[Stored data entries]
>>>
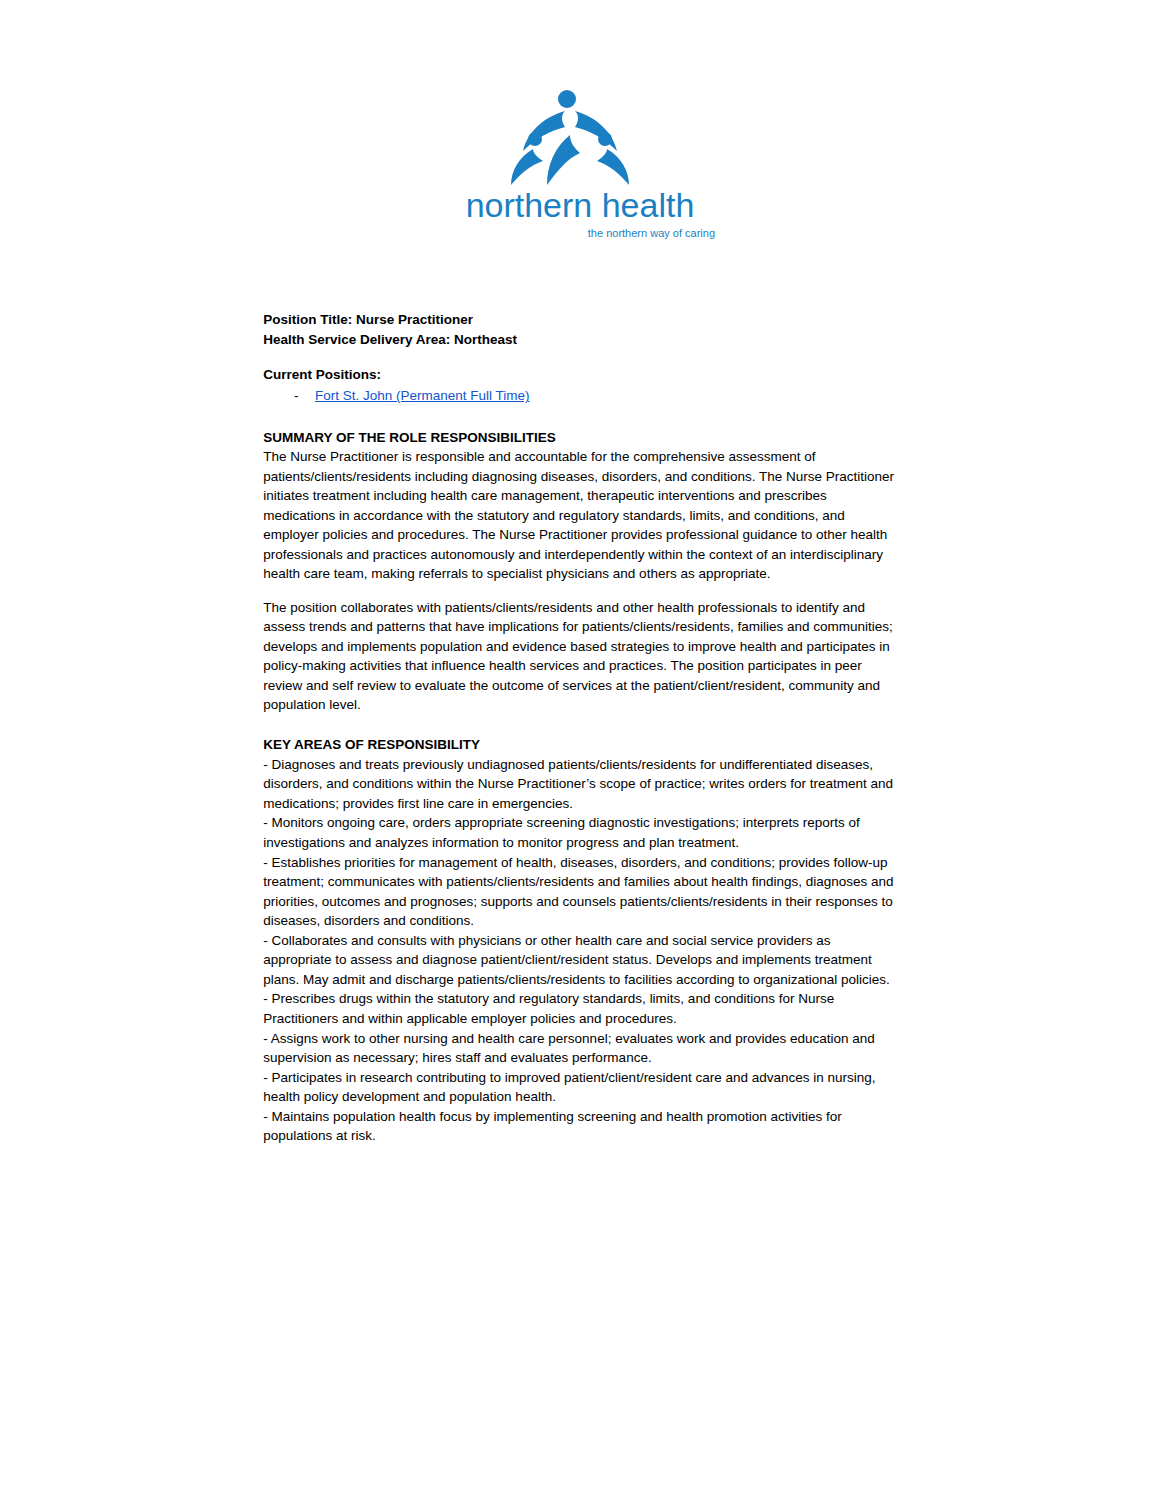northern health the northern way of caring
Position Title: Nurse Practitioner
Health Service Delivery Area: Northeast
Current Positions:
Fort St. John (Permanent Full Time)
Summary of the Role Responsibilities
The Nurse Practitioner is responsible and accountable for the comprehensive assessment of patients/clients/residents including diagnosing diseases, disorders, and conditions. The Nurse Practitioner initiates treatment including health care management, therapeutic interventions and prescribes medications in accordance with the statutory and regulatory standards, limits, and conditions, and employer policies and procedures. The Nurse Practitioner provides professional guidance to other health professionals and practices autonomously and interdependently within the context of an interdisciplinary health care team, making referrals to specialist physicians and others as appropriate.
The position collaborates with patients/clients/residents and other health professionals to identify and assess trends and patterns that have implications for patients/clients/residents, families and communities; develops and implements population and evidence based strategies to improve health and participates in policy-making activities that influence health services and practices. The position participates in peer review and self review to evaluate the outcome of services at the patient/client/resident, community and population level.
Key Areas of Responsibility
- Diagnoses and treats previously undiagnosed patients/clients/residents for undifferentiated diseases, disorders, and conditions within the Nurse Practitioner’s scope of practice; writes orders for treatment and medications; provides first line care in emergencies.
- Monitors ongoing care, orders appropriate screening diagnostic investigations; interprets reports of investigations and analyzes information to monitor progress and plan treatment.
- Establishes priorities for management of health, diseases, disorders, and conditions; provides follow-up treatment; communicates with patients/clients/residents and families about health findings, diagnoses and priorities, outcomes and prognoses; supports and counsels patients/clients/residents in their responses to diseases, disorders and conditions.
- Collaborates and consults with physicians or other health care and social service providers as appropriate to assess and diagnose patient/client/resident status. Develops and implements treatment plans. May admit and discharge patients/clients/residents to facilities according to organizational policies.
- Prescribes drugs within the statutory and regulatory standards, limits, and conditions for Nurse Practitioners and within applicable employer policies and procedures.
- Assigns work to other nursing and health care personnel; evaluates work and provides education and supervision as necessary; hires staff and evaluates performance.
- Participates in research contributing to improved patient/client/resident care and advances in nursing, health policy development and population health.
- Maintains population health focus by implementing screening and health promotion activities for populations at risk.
<<<
Work to be completed>
Repeat the entries above verbatim, but only from the line that has "Key Areas of Responsibility" down to the line that has "- Diagnoses and", inclusive.

Answer below>
Key Areas of Responsibility
- Diagnoses and treats previously undiagnosed patients/clients/residents for undifferentiated diseases, disorders, and conditions within the Nurse Practitioner’s scope of practice; writes orders for treatment and medications; provides first line care in emergencies.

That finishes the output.